Sitting on a small stool.. he stared down at people, moving his head along the direction we went, sitting deathly still, tensed, with just his eyes and then subsequently his head following us. I jerk my head back from looking at him, but can't resist looking back once more just to see if I just imagined it.

But, no, there he is, looking back at me in the eye, blank and strange. I rush on ahead to my friends and decide then to think about it later.

And it's right then that I know that this will be written about. Now or later. Stories started materialising out of think air and I asked if he could be locked up, nah. Or probably just another normal old person angry for just a minute at something trivial. Or what WAS it that made him this way. It could be a number of things ranging from the trivial to insane. But I keep this for sometime else.

There are other eerily amazing things going around in this so-called young people's abode. This University area we see. There are people living here.. in this ancient city, the old houses, the pigeons in the building next door, which I will never understand is lived in or not.

It was my second night here that I spent an hour sitting in a balcony looking at the building, my friends occasionally shining torch light into one of the windows. Empty rooms in the subsequent floor. Thank god for that. The floor below had a cooler fixed on a window and we could see people moving about in the darkness. An old building with the yellow paint peeling apart, the blue beneath it visible.

Sometimes I imagine out building as the Gringotts Bank, with the striking similarity in the shape. Bit smaller, I think. Us Goblins, working on laptops, watching TV, cursing the terrible food. Funny. Never thought of being a Goblin until now.

The building with the plaster peeling off is lovingly named the Pigeon Building by yours truly. A row of pigeons sitting on a window ledge. And just sitting there. Till the end of time. Not even moving a quarter of an inch.

And it's not just the animals.

On the way to McD there comes a series of permanent people on the sidewalk. It's not every time that I notice but then he's not that easily noticeable too. This little figure couched down on the sidewalk, sitting against the wall, covered and wrapped in off-white clothes, and a makedo turban on his head. And I don't even know if he's a he or even his age.

The face is never seen, just the hands outstretched from under the tattered cloth wrapped around his puny shoulders, a small frail figure with his head bowed low, sitting in a corner, not saying a word. Not asking for money , just not doing anything except sitting there hidden with both his hands opened together as if he's holding something precious that we can't see.
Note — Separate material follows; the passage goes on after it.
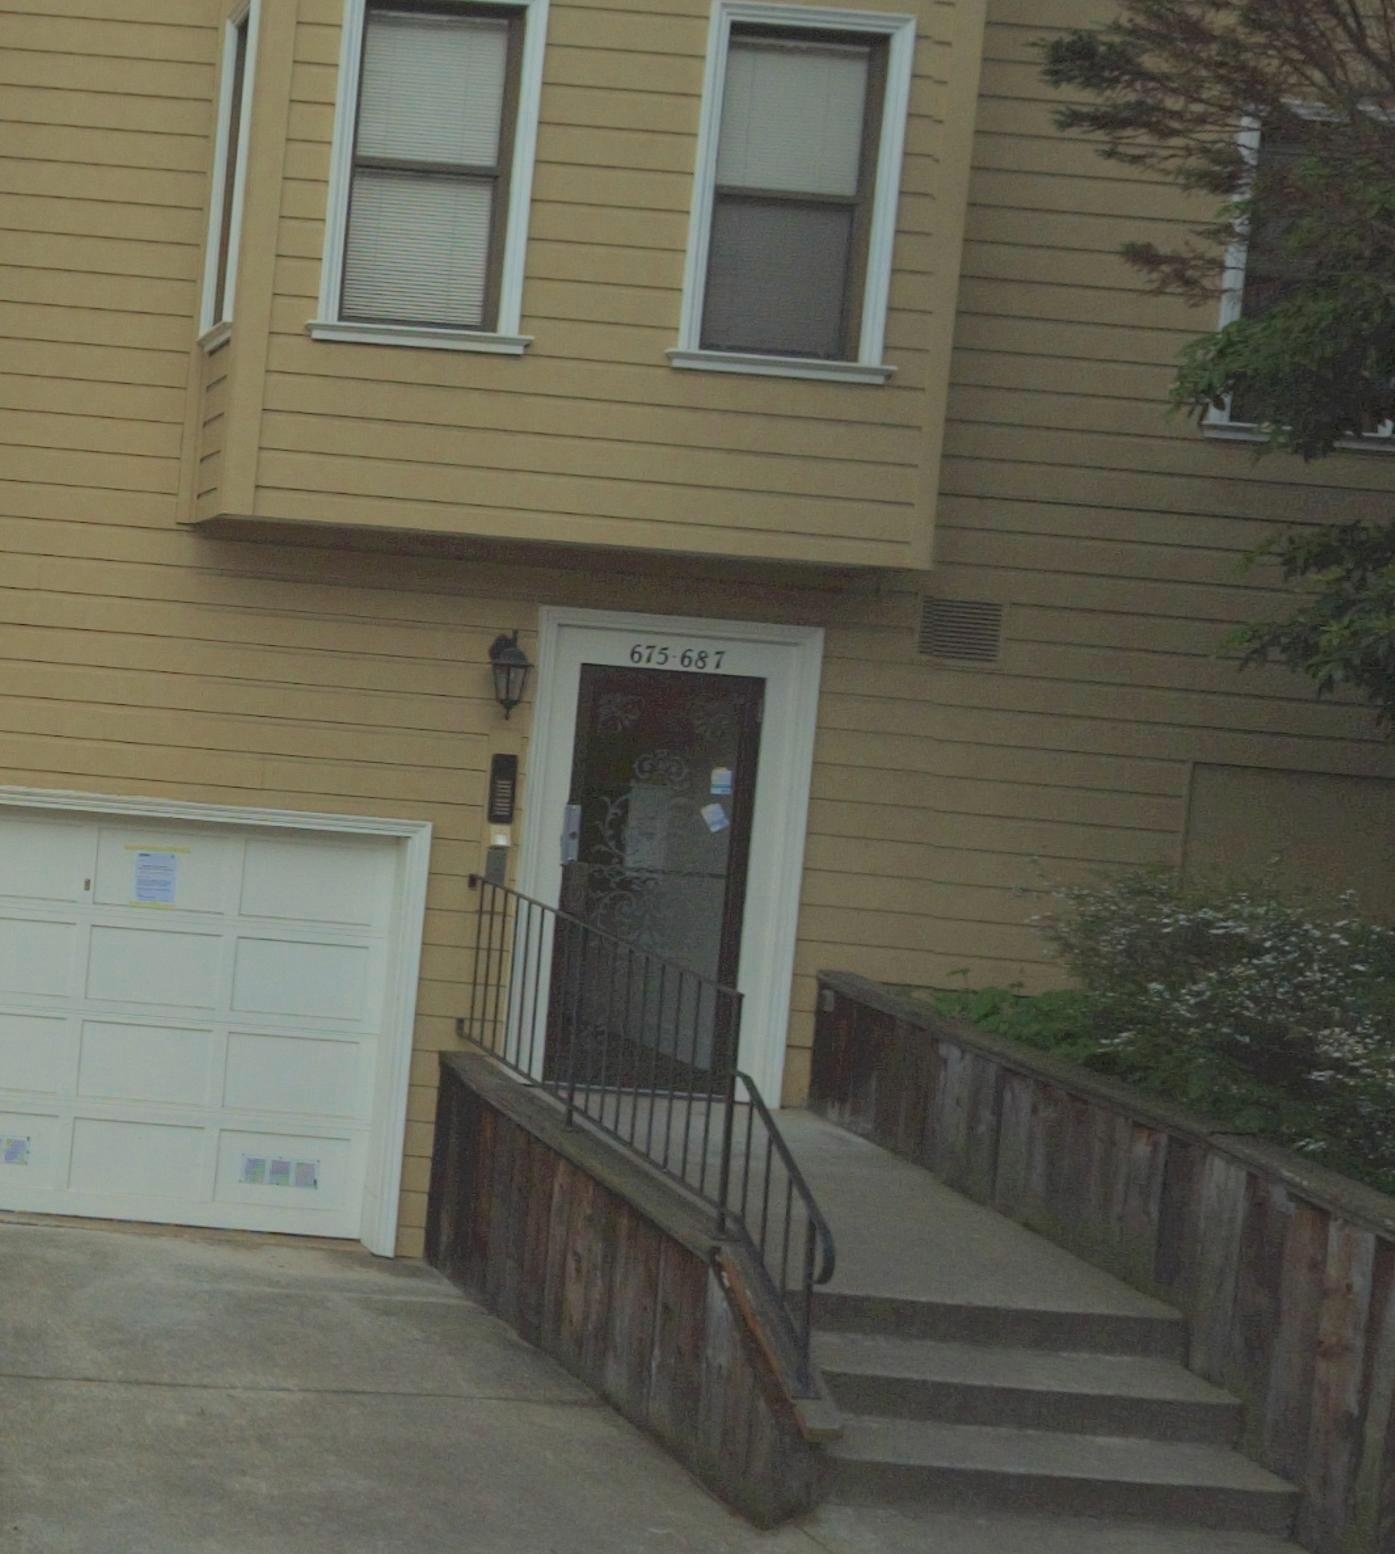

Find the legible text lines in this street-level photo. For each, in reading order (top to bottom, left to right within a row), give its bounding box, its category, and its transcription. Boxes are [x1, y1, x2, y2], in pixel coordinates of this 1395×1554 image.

[630, 643, 671, 666] StreetNumber: 675
[678, 648, 727, 670] StreetNumber: 687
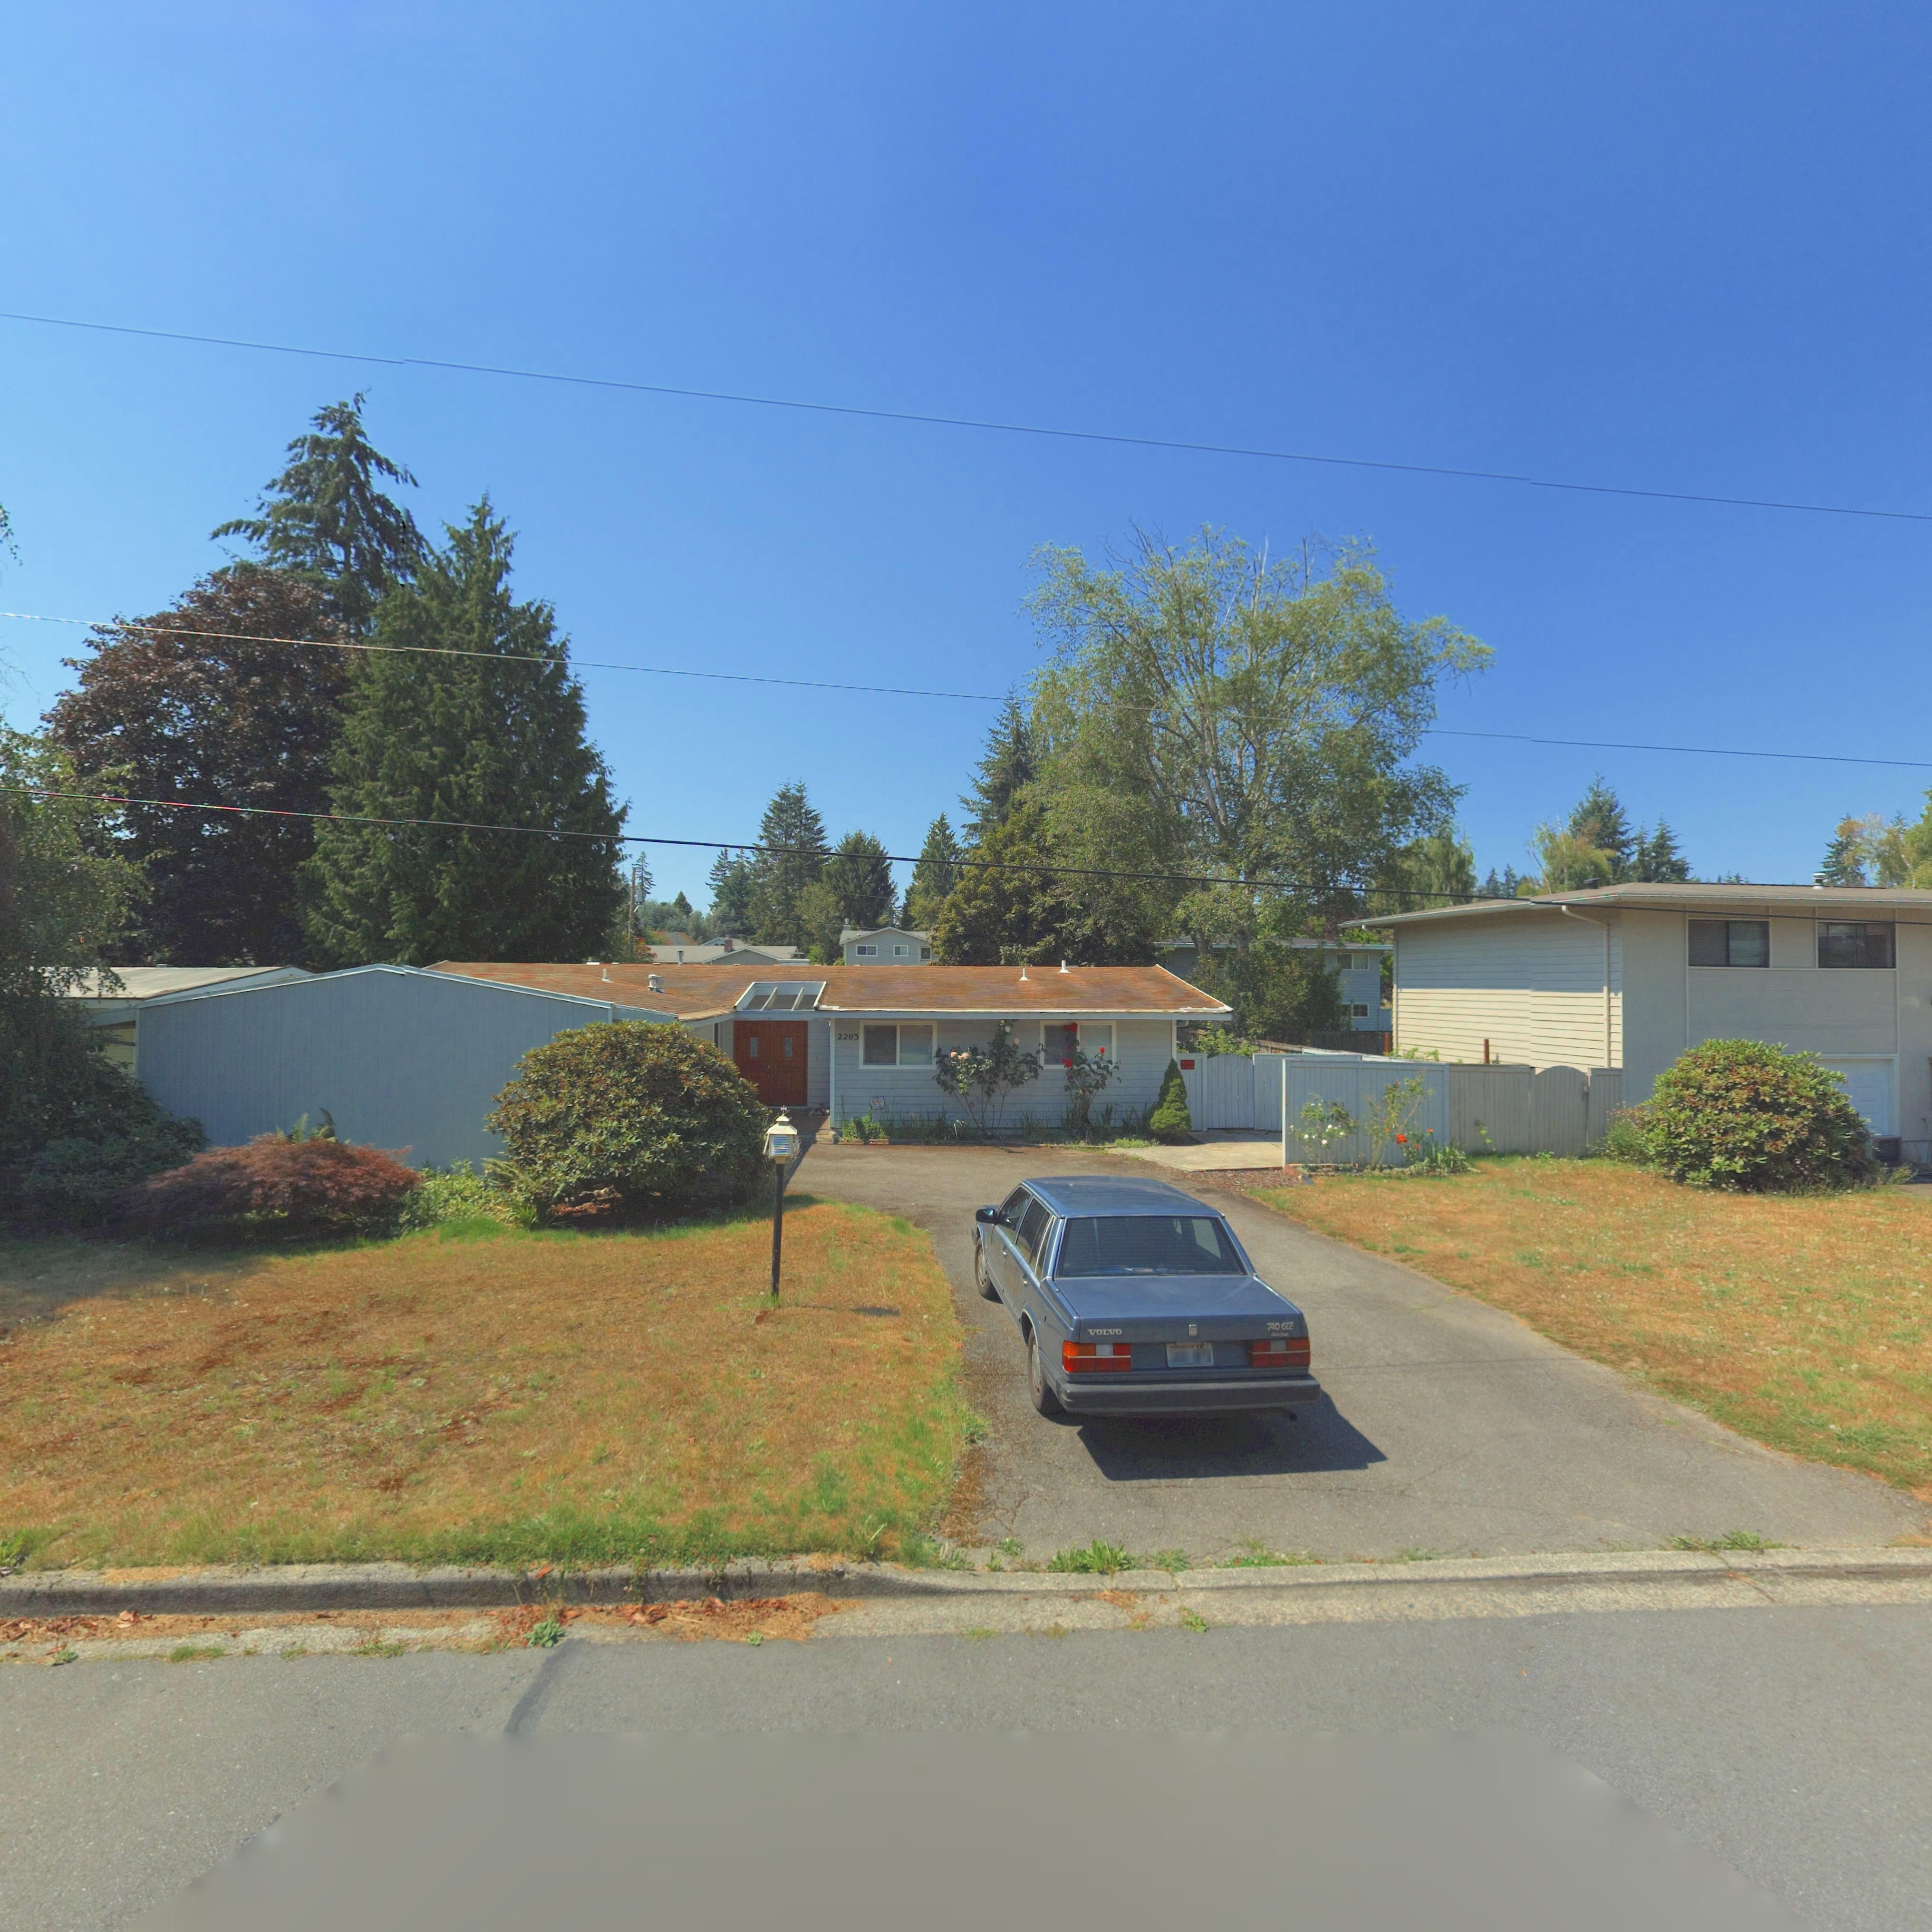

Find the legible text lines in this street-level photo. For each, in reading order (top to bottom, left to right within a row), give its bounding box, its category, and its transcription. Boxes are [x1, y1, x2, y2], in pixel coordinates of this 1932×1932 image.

[838, 1033, 859, 1040] StreetNumber: 2203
Then there are the two little kids who sit with a weighing scale, ignoring it much of the time, as people step over it carefully moving along the narrow sidewalk. While the two little people carefully and meticuolously copy notes from the textbook to their notebook. Discussing with each other something very important while they study. Not more than 7 or 8 years old. And their heads at the right place. Probably siblings, one girl and one boy. Sitting quietly, lost in their own world. Studying.

And such a crude contrast to us "DU students". Take a hint.

Another are other small children selling mint and tiny chocolates, trailing around people, running behind them, shieking in their little childish voices. Yesterday, as it happened, waiting around in a line for the ATM, a "bhaiya" apparently bought a chocolate for my friend and asked this little chocolate seller to give it to her.

And great laughter ensued. For the stretch of time waiting for the ATM, being inside the room and getting away from there. And the poor child trailing behind us all the way pushing the chocolate on to her unwilling indirect customer. She stopped only after we took the chocolate from her. And ran back gleefully shouting that the didi took it. So much happiness.

I'm not getting around to clicking enough pictures, not as much as I want to. Or expect myself too. And writing too. But I think this much will be enough to while away the time being happy with myself for getting something out of my system onto the keyboard and seeing it on the screen. Bliss.

Such picturesqueness. Such inspiration lies in the narrow lanes and the branded stores and the old houses of Delhi 7. The streets, the sounds, the sights. Loving it.